Los claveles rojos reposan sobre los adoquines alrededor de La Moneda. La misma imagen se repite en la calle Londres, frente al número 38, donde funcionó un recinto clandestino de detención, tortura y exterminio. La cera de las velas se derrite sobre las placas con los nombres de los desaparecidos durante la dictadura.
Para uno de los coordinadores de Londres 38, Sebastián Leiva (54), esta jornada no le parece muy diferente a años anteriores. Explica que el problema es más viejo que este Gobierno. “En Chile, en materia de derechos humanos nada ha sido regalado, todo fue peleado. Aquí están los que quieren ver, pero afuera está lleno de gente que no quiere ver, ni saber. Allá tenemos que ir”, dice.

Y tiene razón. A tan solo dos cuadras, dando la vuelta por la calle Londres, no se escuchan los discursos, ni las guitarras entonando “El derecho de vivir en paz”. Los bares están abiertos y están preparando el lugar para el mercado que tendrá lugar mañana. El mesero asegura que no pasa nada, ve a una niña correr y gritar detrás de su padre, y dice: “Eso es lo más peligroso que verás hoy”.
Fuera de los sitios de memoria la ciudad se mueve casi como cualquier viernes.
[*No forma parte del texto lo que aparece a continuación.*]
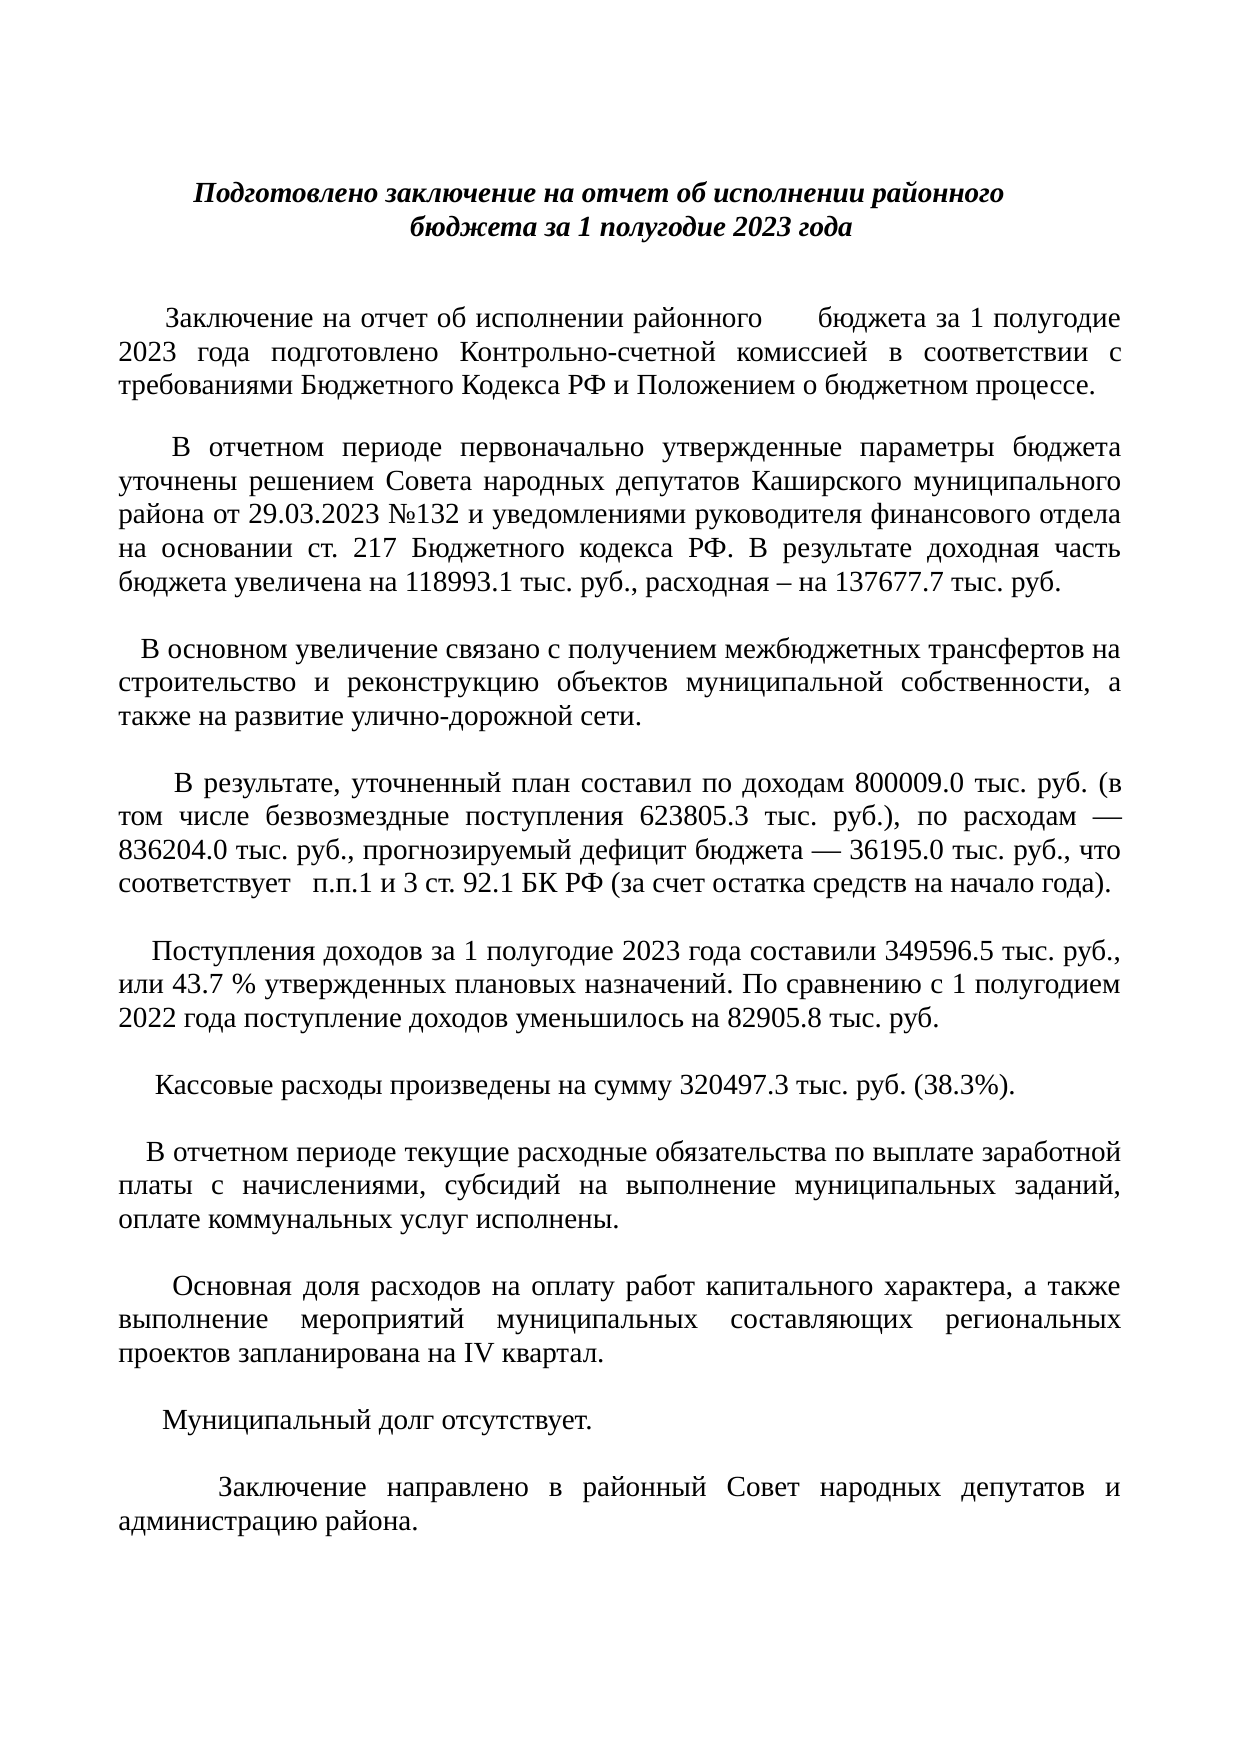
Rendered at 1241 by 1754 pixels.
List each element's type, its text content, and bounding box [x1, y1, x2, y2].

text Основная доля расходов на оплату работ капитального характера, а также выполнение мероприятий муниципальных составляющих региональных проектов запланирована на IV квартал. [118, 1268, 1122, 1369]
text В результате, уточненный план составил по доходам 800009.0 тыс. руб. (в том числе безвозмездные поступления 623805.3 тыс. руб.), по расходам — 836204.0 тыс. руб., прогнозируемый дефицит бюджета — 36195.0 тыс. руб., что соответствует п.п.1 и 3 ст. 92.1 БК РФ (за счет остатка средств на начало года). [118, 765, 1122, 899]
text В отчетном периоде текущие расходные обязательства по выплате заработной платы с начислениями, субсидий на выполнение муниципальных заданий, оплате коммунальных услуг исполнены. [118, 1134, 1122, 1234]
text бюджета за 1 полугодие 2023 года [118, 209, 1122, 243]
text Заключение направлено в районный Совет народных депутатов и администрацию района. [118, 1469, 1122, 1536]
text Подготовлено заключение на отчет об исполнении районного [118, 176, 1122, 209]
text Муниципальный долг отсутствует. [118, 1402, 1122, 1436]
text В отчетном периоде первоначально утвержденные параметры бюджета уточнены решением Совета народных депутатов Каширского муниципального района от 29.03.2023 №132 и уведомлениями руководителя финансового отдела на основании ст. 217 Бюджетного кодекса РФ. В результате доходная часть бюджета увеличена на 118993.1 тыс. руб., расходная – на 137677.7 тыс. руб. [118, 429, 1122, 597]
text В основном увеличение связано с получением межбюджетных трансфертов на строительство и реконструкцию объектов муниципальной собственности, а также на развитие улично-дорожной сети. [118, 631, 1122, 731]
text Кассовые расходы произведены на сумму 320497.3 тыс. руб. (38.3%). [118, 1067, 1122, 1100]
text Заключение на отчет об исполнении районного бюджета за 1 полугодие 2023 года подготовлено Контрольно-счетной комиссией в соответствии с требованиями Бюджетного Кодекса РФ и Положением о бюджетном процессе. [118, 300, 1122, 401]
text Поступления доходов за 1 полугодие 2023 года составили 349596.5 тыс. руб., или 43.7 % утвержденных плановых назначений. По сравнению с 1 полугодием 2022 года поступление доходов уменьшилось на 82905.8 тыс. руб. [118, 933, 1122, 1033]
A falta de una conmemoración oficial, los actos lo hacen las personas repartidas por la ciudad. En el Paseo Bulnes, la avenida peatonal que desemboca en el Palacio de Gobierno, se reúnen frente al monumento a las Mujeres Víctimas de la Represión Política.
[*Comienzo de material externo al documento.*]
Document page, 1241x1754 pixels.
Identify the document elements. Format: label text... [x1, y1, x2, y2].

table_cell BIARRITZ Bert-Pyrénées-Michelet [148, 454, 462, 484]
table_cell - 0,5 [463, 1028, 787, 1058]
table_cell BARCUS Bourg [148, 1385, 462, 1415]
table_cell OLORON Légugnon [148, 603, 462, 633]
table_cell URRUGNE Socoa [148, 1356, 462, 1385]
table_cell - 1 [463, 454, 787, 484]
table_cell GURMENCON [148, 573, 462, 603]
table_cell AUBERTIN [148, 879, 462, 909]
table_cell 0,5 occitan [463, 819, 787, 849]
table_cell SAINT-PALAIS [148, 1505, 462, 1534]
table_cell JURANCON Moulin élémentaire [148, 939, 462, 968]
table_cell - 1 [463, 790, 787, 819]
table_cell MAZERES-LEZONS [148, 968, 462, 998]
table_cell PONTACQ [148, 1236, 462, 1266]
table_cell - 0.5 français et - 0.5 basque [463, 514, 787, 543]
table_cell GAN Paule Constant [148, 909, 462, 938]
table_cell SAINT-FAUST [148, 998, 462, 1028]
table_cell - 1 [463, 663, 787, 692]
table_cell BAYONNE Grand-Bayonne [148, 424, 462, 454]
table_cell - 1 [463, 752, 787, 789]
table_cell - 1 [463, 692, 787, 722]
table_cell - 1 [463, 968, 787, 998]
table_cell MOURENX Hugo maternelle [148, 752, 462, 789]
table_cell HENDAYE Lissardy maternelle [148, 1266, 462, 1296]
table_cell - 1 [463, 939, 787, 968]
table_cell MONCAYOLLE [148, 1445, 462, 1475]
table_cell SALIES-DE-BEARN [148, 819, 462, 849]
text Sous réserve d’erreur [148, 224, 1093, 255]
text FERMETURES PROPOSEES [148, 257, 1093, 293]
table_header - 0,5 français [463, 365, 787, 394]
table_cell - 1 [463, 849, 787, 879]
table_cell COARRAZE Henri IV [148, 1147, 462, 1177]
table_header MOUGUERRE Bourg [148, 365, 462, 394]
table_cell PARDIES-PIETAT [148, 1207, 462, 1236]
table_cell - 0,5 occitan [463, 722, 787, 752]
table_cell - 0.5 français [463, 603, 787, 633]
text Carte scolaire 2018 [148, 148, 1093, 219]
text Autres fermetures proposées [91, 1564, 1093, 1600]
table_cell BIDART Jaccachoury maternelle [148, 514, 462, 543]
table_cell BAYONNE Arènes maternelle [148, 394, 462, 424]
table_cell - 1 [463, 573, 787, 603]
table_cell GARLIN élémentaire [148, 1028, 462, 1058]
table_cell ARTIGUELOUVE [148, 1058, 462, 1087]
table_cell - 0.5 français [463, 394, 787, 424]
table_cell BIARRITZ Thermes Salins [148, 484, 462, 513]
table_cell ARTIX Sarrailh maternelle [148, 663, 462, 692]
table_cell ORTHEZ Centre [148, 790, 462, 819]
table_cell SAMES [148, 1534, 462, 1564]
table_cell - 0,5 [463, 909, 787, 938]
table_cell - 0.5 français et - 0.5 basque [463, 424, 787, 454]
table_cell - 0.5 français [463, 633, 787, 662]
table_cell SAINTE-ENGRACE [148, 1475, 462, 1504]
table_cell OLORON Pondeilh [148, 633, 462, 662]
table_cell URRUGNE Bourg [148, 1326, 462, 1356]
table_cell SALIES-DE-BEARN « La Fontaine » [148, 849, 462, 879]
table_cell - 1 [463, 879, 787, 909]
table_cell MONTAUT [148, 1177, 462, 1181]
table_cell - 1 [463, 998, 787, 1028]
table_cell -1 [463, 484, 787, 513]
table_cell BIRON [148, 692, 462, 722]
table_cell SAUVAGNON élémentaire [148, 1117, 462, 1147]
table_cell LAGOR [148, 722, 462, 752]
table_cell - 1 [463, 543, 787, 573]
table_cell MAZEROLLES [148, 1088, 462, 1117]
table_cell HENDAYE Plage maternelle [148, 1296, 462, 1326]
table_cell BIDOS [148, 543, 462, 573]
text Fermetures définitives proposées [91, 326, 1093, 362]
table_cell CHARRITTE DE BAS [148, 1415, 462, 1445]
Dafne Concha (57), concejala de Santiago y militante del PC, dice que le duele ver la bandera izada y no a media asta. En la misma conmemoración, Nathalie Catalán (31), con un clavel rojo en la mano, asegura que no puedo evitar pensar en las Madres de Plaza de Mayo.
Por otro lado, en el Estadio Nacional, esa tarde, la convocatoria sigue subiendo. Amélie (10) pega carteles con rostros de detenidos desaparecidos junto a su madre. Dice que le da pena pensar en lo que sufrieron quienes pasaron por ahí. “Siento que ellos se sienten más aliviados cuando los conmemoramos”.

Mariela Fuentes, coordinadora de los Sitios de Memoria del recinto, calcula que la convocatoria superó las 40 mil personas. Abrieron a las tres de la tarde y ya son pasadas las nueve de la noche. A lo largo de todo el día, son los propios sobrevivientes quienes entregan sus testimonios.
Antes de irse del Estadio donde estuvo preso cuarenta y cinco días, Patricio Sandoval, dice que las conmemoraciones terminan haciéndolas quienes llegan por su cuenta: “Los vencidos. Los vencidos somos los que seguimos en esta senda”.